At least half of all material deaths can be averted through a
combined strategy of family planning, legal abortion, and primary
health care. According to researchers Beverly Winikoff and Maureen
Sullivan of The Population Council, a fertility rate reduction of
25-35% resulting from more widely available family planning would
also lower maternal mortality by one fourth. Making abortions legal
and safe could reduce the toll an additional 20-25%. Making all
pregnancies safer through increased investments in prenatal health
care and reducing the number of high-risk pregnancies would prevent
another 20-25% of deaths. Winikioff and Sullivan point out that
while, theoretically, this 3 pronged strategy could reduce maternal
mortality by 3/4, a 50% decrease is a more realistic expectation,
given prevailing social and political conditions, such as large
desired family size and the opposition to legalizing abortion.

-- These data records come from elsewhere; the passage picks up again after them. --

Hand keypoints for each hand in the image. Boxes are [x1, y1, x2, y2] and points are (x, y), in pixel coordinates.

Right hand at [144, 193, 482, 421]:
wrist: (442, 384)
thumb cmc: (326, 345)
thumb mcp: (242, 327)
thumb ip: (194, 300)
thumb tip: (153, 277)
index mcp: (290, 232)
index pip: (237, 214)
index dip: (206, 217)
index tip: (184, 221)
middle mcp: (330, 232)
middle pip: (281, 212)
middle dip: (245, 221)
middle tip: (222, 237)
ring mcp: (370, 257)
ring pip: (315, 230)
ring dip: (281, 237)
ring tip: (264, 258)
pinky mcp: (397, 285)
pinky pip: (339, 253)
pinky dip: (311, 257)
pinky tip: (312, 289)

...Above information quoted from "State of the World, 1988", A
Worldwatch Institute Report.
====================================================================
Try as it might, no government has ever legislated abortion out of
existence. Romania's Ceausescu's policies included a special arm of
the secret police force (dubbed the Pregnancy police) oversaw
monthly checkups for female workers. Pregnant women were monitored,
married women who did not conceive were kept under surveillance, and
a special tax was levied on unmarried people over 25 and on
childless couples who could not give a medical reason for
infertility. No Romanian woman under 45 with fewer than five
children could obtain a legal abortion. Despite the law, both
abortion and abortion-related mortality rates rose. Recent
estimates indicate that more than 1.2 million clandestine abortions
were performed each year in Romania, as compared with some 1.6
million legal procedures carried out annually in the U.S. and we are
a country with 11 times as many people. One survey found that
Bucharest Municipal Hospital alone dealt with 3,000 failed abortions
in 1989; other sources indicate that well over 1,000 women died
within that city each year due to complications of botched illegal
procedures.
It is a myth that criminal laws will eliminate abortion, which
provides the underlying justification for the current crusade to ban
abortions. But why focus on banning on abortions when history,
repeatedly, in country after country, in culture after culture has
proved that laws cannot eliminate them -- in fact such laws only
drives it underground making it unsafe and costly and sentences
countless women around the world to an early grave, and makes
orphans of their already existing children.
In Latin America, abortion rates have been consistently high for
over two decades, despite restrictive laws and the firm opposition
of the Catholic church to any kind of modern family planning.
Because political and religious opposition has kept contraceptive
and family planning outlets to a minimum, the number of illegal
abortions is high and shows no signs of falling off in the near
future. Experts put the total number well in excess of 5 million,
but some claim the number in Brazil along may surpass 4 million.